EXCERPT Start Marker
Monday, May 7, 2007

love and dominance; dominance through love

It is funny how the words “love,” “friendship,” and “helping” are such effective vaccines when used by people who dominate others. Such words vaccinate the relationship in question against an appearance of domination. Our current ideology of love seems to contain within it all the spiritual longings and cravings sloughed off by the old communal social forms, namely, religion. Within the dream of love lies a heaven of equality, within which people formerly at odds are believed to be transformed into equals. After all, goes the implicit question, one cannot possibly mistreat someone one loves, can you?

The simple fact of having feelings for someone in no way hinders the projection of damaging fantasies and, in fact, may facilitate it. The more powerless the loved one, the more easily is it turned into a screen for one’s own desires. If this were not so, then why are the two groups of creatures lavished with the most love by Americans, namely pets and babies, also the two groups most prone to abuse? The truth is, effusions of doting affection heaped upon our pets is a direct consequence of these beasts’ lack of a communicative language other than tail movements. “I swear I saw a big grin on Charlie’s face when I let her in,” said one of our bed and breakfast guests regarding our cat. Never has such a bird brained animal stirred up in people such torrents of passionate affection as does Charlie in us. “Hey there fat feet, love bun,” cooed the woman upon seeing Charlie saunter in. With babies as well, our outpourings of affection tend to decrease in proportion to their ability to speak. The existence of love per se in no way implies a deep understanding of the loved object, nor is it dependent on a relation of equality: if anything, the more blank the object, the more manipulable in our hands and imaginations, the easier it is to love.
A woman I know well married an asshole, and under cover of the words “love,” and “marriage,” was given free and absolute license to use her however he pleased, when he pleased. So in its linkage to marriage, “love” has become, in our legal system (or more accurately in the popular culture around the legal system), institutionalized as a vaccine against any whiff of exploitation or abuse. Its protection is not absolute, thank god, and if the abuse crosses certain lines, such as beating, which really signals the fruition of a process of domination, not the beginning, the power of love to protect tyrants disappears. Still, much can be forgiven if the word is invoked skillfully enough, whether by courts, husbands, or beaten women.
After over ten years of being treated like a dog – a loved dog, certainly – this friend rebelled. The asshole was forced to move out. Under pressure from his own pitiful state of emasculated nothingness, without the fig leaf of wife and family, as well as from the judicial system, he relented, agreeing “for love,” to counseling. She took him back. He curbed his most egregious crimes. But he never let go the grudge of her rebellion. On the birthday of the child he was not allowed to see born, he sulks, thinking of nothing but his fragile, wounded ego. He remains, of course, an inveterate woman hater, by which I mean he accepts women in their place, like his mother was, but given an inch of authority he is threatened and hostile.
EXCERPT End Marker
== TASK REQUIREMENTS ==
(1) List the words that the post on love and dominance calls effective vaccines when used by people who dominate others.
(2) Reproduce the post on love and dominance between "love and dominance;" and "loves, can you?", inclusive.
EXERCISE DATA Start Marker
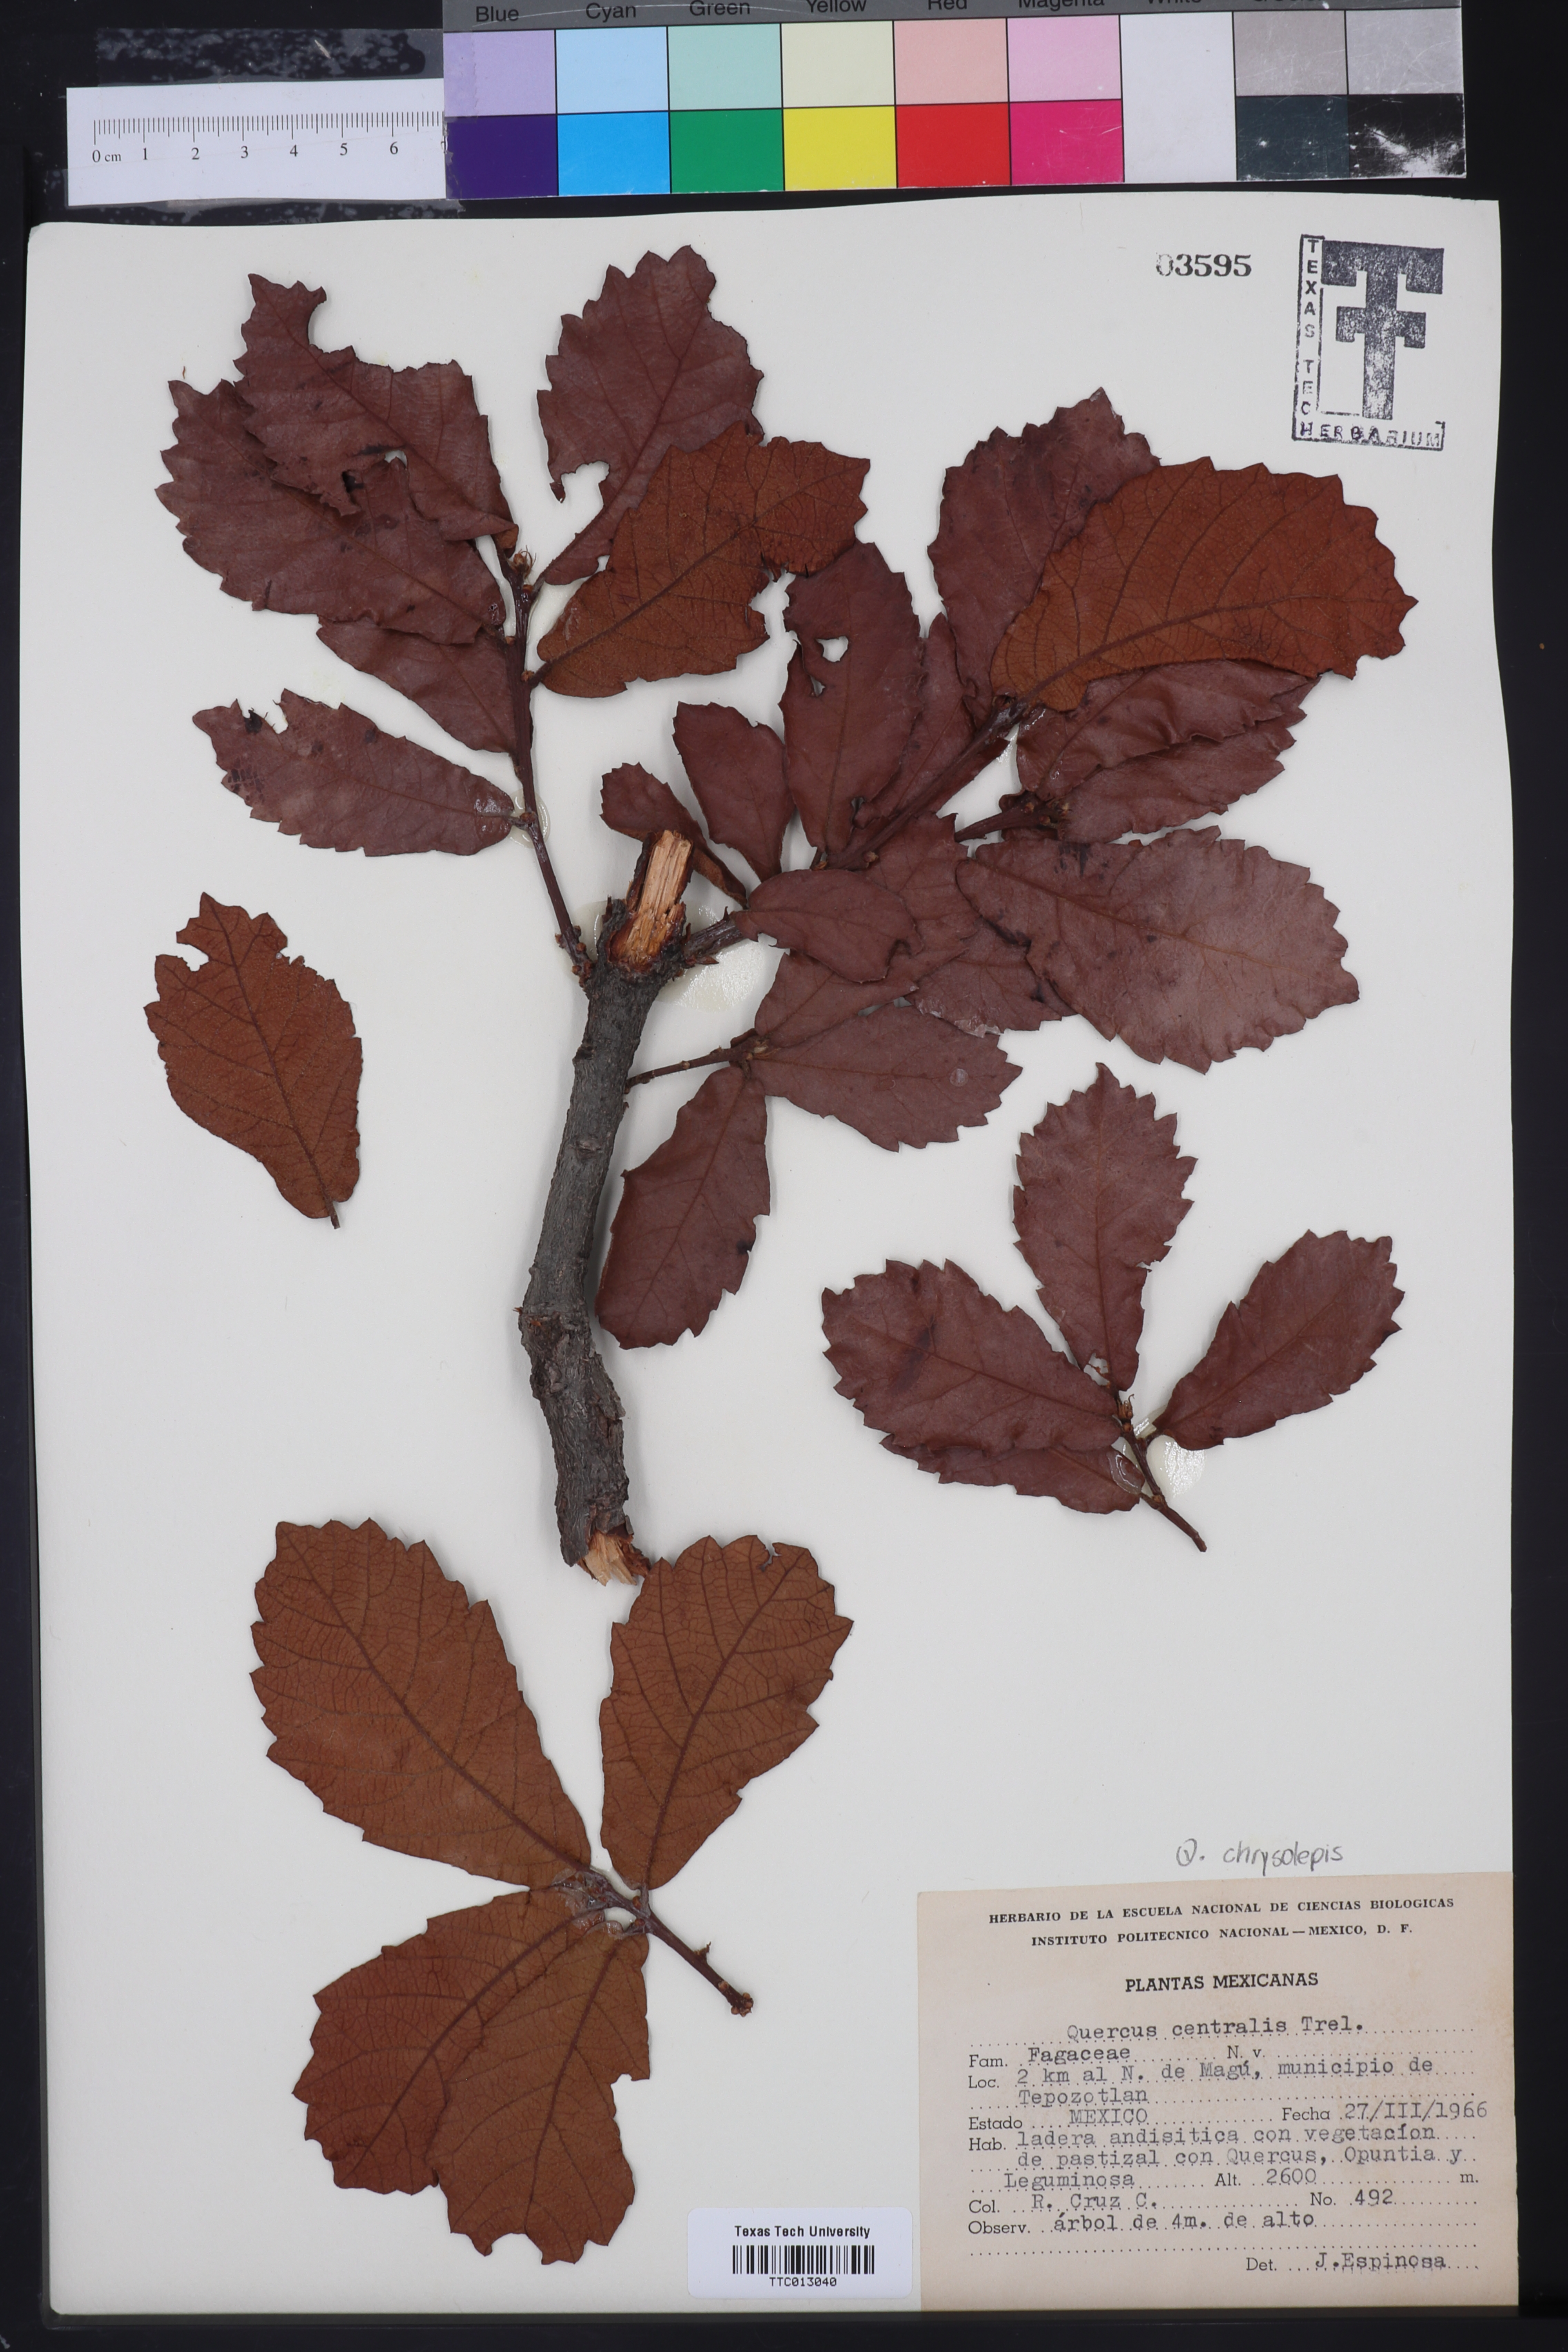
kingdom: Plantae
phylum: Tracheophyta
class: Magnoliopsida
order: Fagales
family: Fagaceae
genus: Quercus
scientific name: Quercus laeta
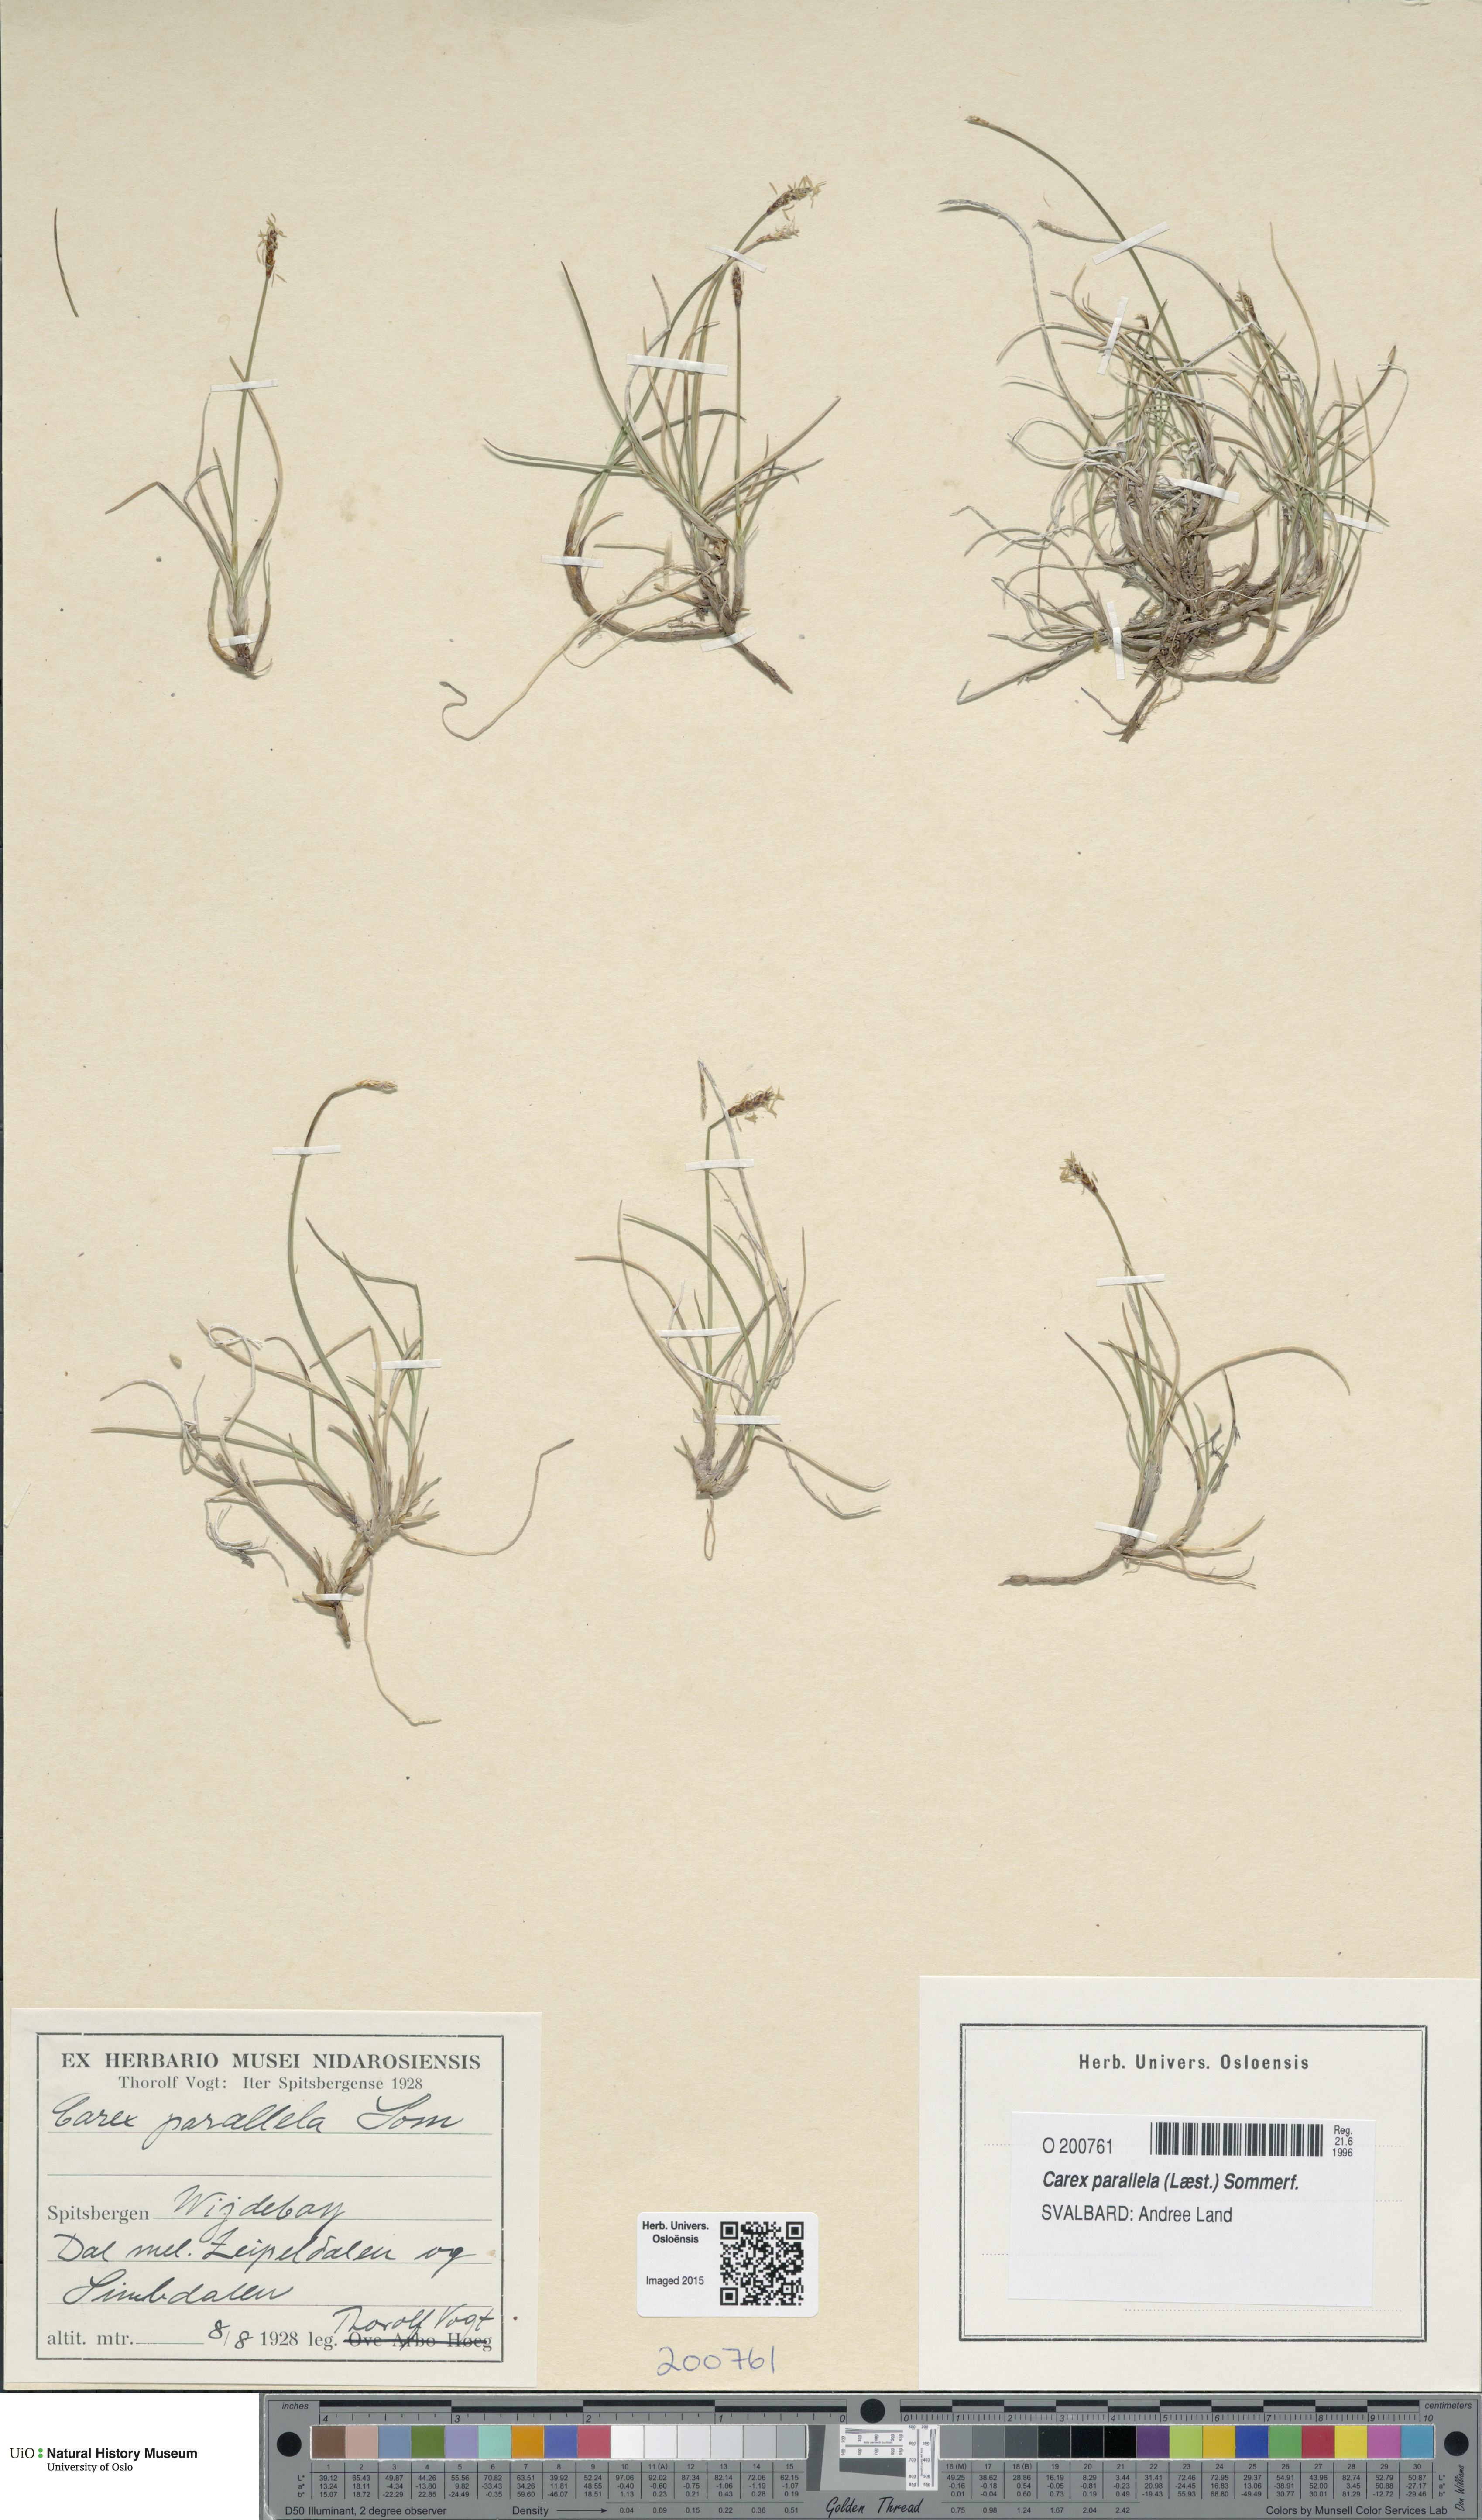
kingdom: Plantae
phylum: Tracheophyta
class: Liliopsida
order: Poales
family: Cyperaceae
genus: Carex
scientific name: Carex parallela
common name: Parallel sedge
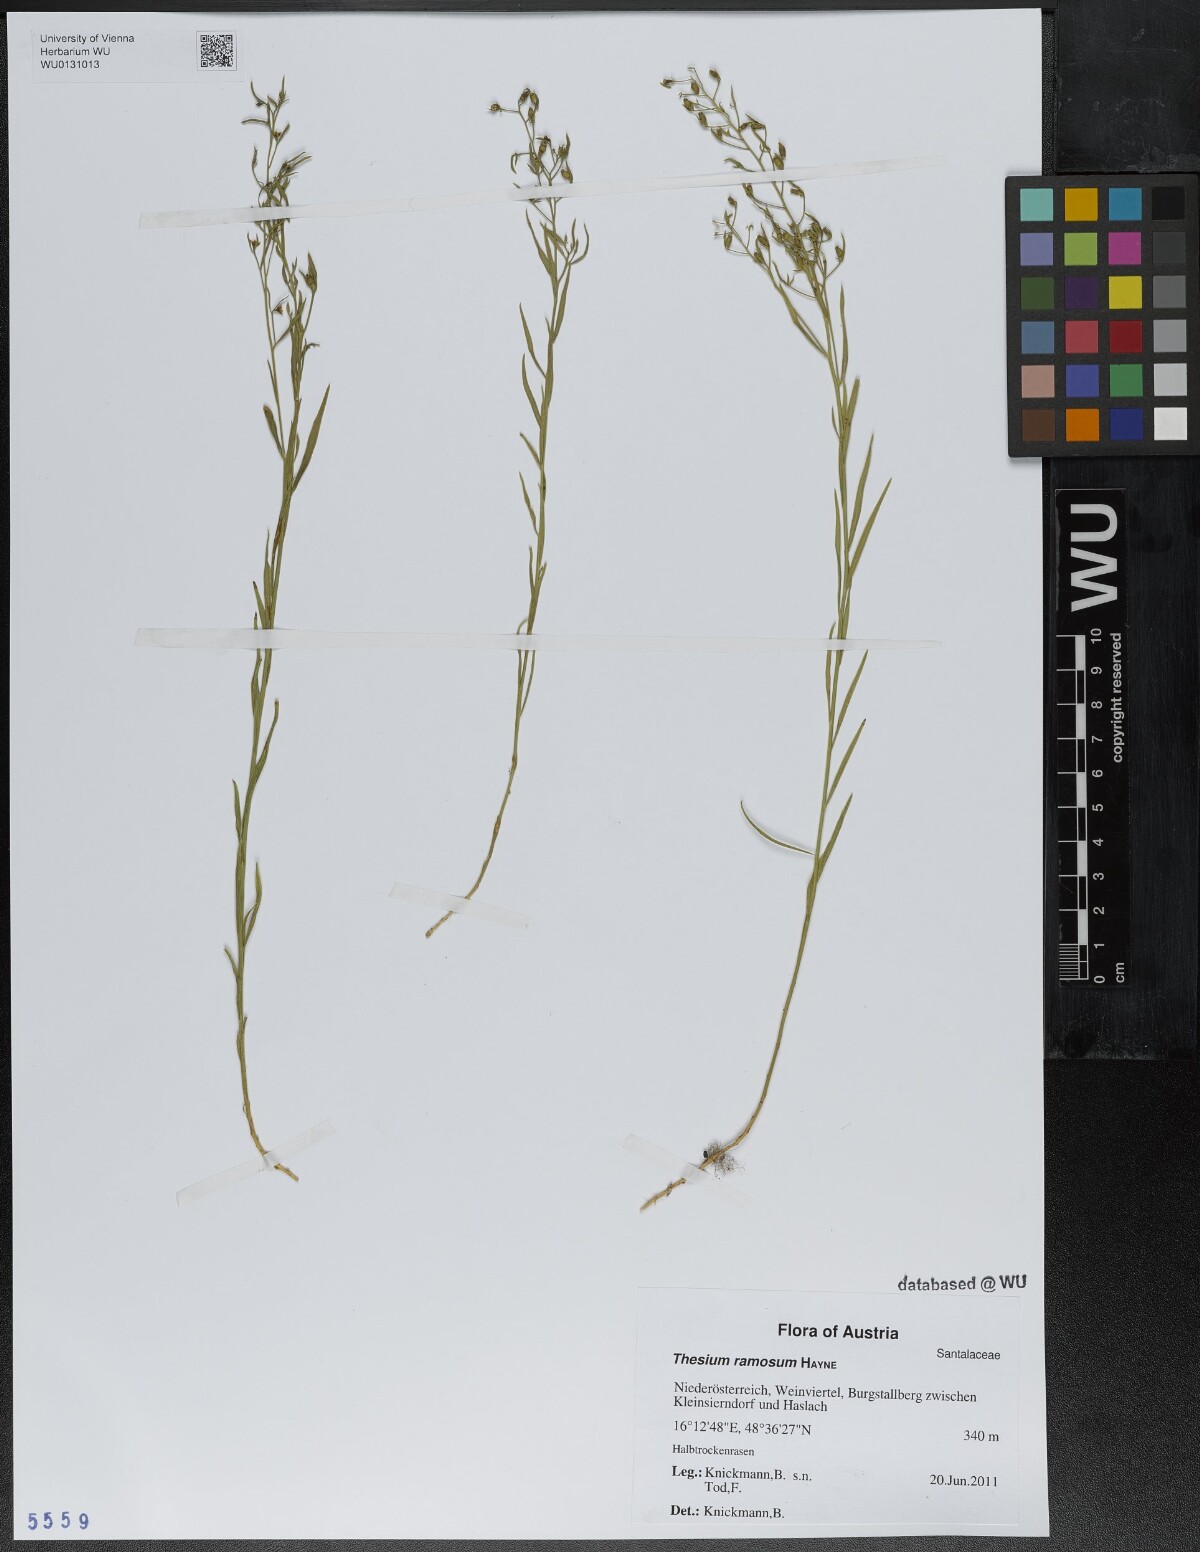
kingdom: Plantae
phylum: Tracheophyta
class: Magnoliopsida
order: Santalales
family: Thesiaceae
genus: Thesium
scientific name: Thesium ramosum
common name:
EXERCISE DATA End Marker
== PER-TASK ANSWERS ==
(1) love, friendship, helping

(2)
love and dominance; dominance through love

It is funny how the words “love,” “friendship,” and “helping” are such effective vaccines when used by people who dominate others. Such words vaccinate the relationship in question against an appearance of domination. Our current ideology of love seems to contain within it all the spiritual longings and cravings sloughed off by the old communal social forms, namely, religion. Within the dream of love lies a heaven of equality, within which people formerly at odds are believed to be transformed into equals. After all, goes the implicit question, one cannot possibly mistreat someone one loves, can you?